Iga Świątek odpiera krytykę trenera Wima Fissette’a po dotkliwej porażce z Coco Gauff w Madrycie

Recent Posts

Po bolesnej porażce z Coco Gauff w półfinale Mutua Madrid Open 2025, Iga Świątek stanowczo poprosiła fanów, by nie obarczali winą jej trenera, Wima Fissette’a.

Polska gwiazda była uznawana za jedną z głównych faworytek do tytułu w Madrycie i miała dotychczasowy bilans 11-3 w meczach z Gauff. Jednak Amerykanka wygrała dwa poprzednie pojedynki i kontynuowała dobrą passę, odnosząc miażdżące zwycięstwo 6:1, 6:1 nad broniącą tytułu Świątek na korcie Caja Mágica.
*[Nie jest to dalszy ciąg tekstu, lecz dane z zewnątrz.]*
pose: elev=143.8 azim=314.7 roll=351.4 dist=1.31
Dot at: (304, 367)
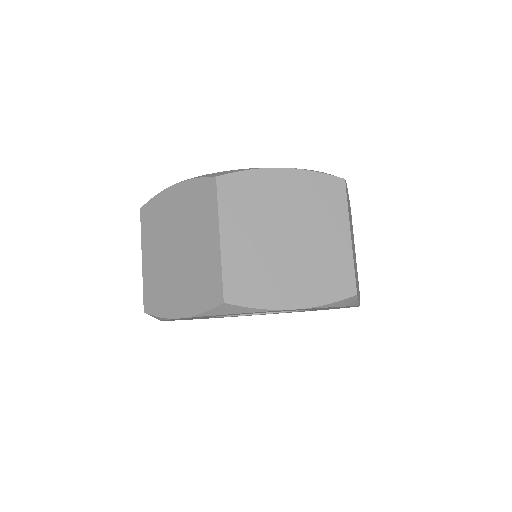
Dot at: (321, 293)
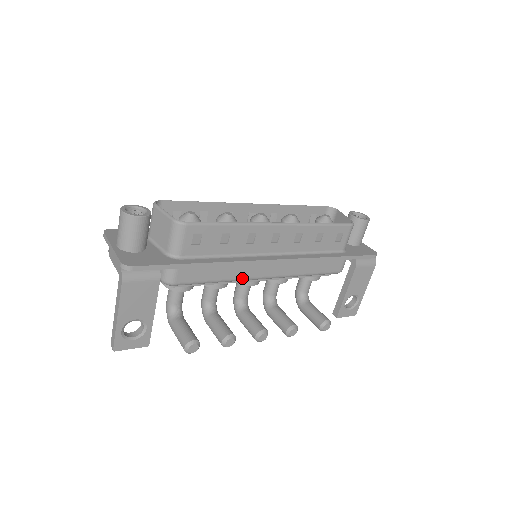
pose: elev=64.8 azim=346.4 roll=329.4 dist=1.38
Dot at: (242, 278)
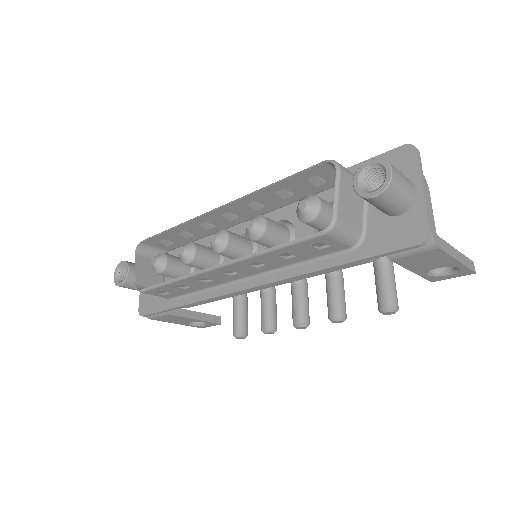
Dot at: occluded
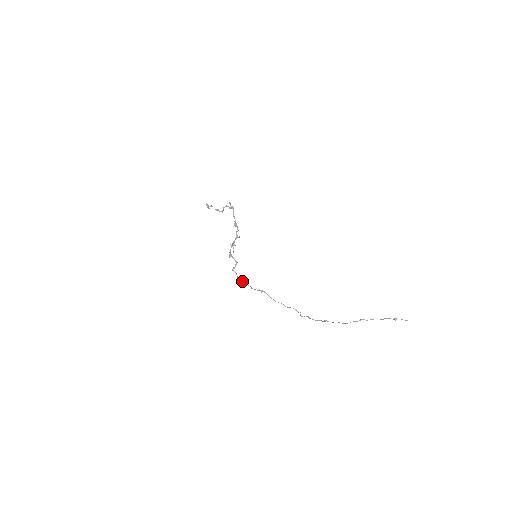
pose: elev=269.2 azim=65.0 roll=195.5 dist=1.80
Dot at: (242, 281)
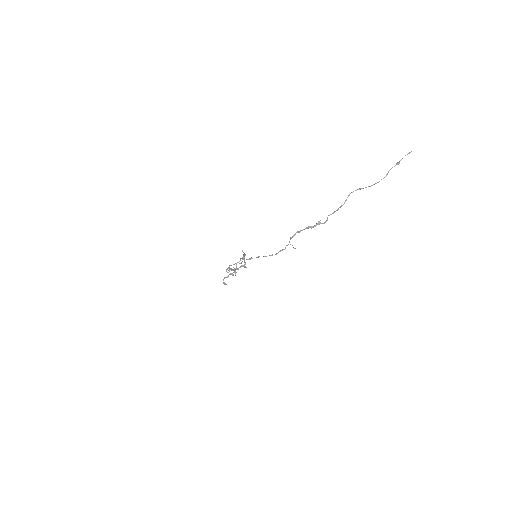
Dot at: (233, 264)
Świątek pozytywnie o współpracy z Fissette’em

Obecna mistrzyni Roland Garros rozpoczęła współpracę z belgijskim szkoleniowcem w październiku 2024 roku, jednak jeszcze nie zdobyła żadnego tytułu pod jego wodzą. Fissette wcześniej pracował z takimi legendami tenisa jak Naomi Osaka, Kim Clijsters czy Victoria Azarenka.
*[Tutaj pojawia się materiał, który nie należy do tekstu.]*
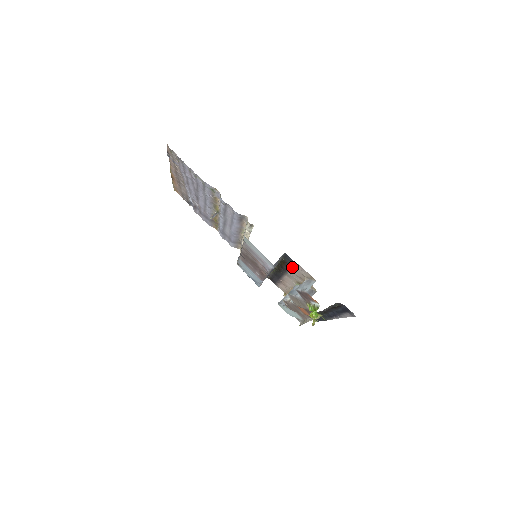
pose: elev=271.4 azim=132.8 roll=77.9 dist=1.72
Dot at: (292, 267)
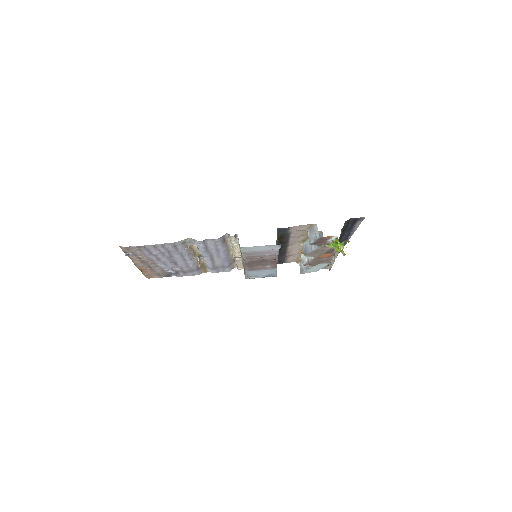
Dot at: (290, 234)
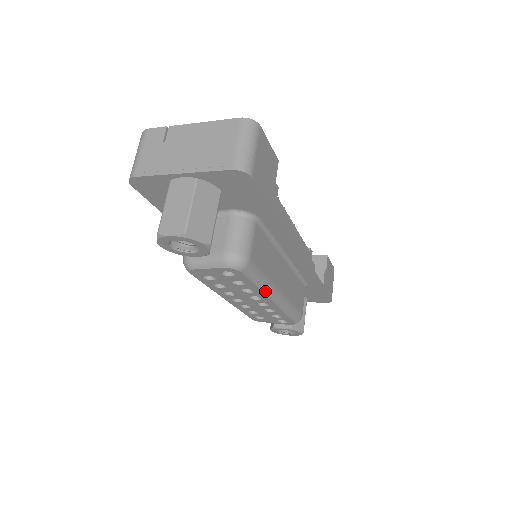
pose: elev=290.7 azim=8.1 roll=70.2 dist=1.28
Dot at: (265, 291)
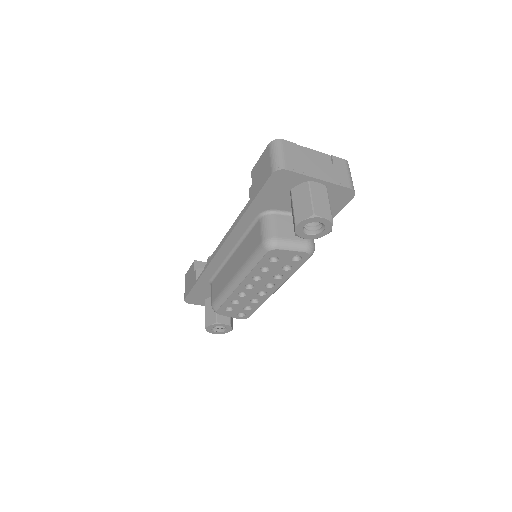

Przed zbliżającym się turniejem w Rzymie, Świątek przyznała, że mecz z Gauff był wyjątkowo trudny, ale nie traci wiary w rozwój pod okiem nowego trenera.

— Mecz z Coco był naprawdę ciężki. Czułam się też trochę zmęczona i potrzebowałam dnia bez żadnych zobowiązań — powiedziała Świątek. — Teraz miałam kilka dni odpoczynku i czuję się znacznie lepiej.
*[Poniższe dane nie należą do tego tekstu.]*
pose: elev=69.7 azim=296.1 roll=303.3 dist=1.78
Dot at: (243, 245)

— Z Wimem pracujemy nad wieloma elementami, zwłaszcza nad serwisem i forhendem. Choć nie zawsze potrafię to jeszcze pokazać na korcie, widzę poprawę i czuję, że nasza praca przynosi efekty — dodała.

Świątek liczy na lepszy występ na kortach Foro Italico, gdzie będzie bronić tytułu zdobytego w 2024 roku. Pomimo ostatnich niepowodzeń, Polka pozostaje optymistką co do dalszej współpracy z Fissette’em i swojego przygotowania do zbliżającego się Roland Garros.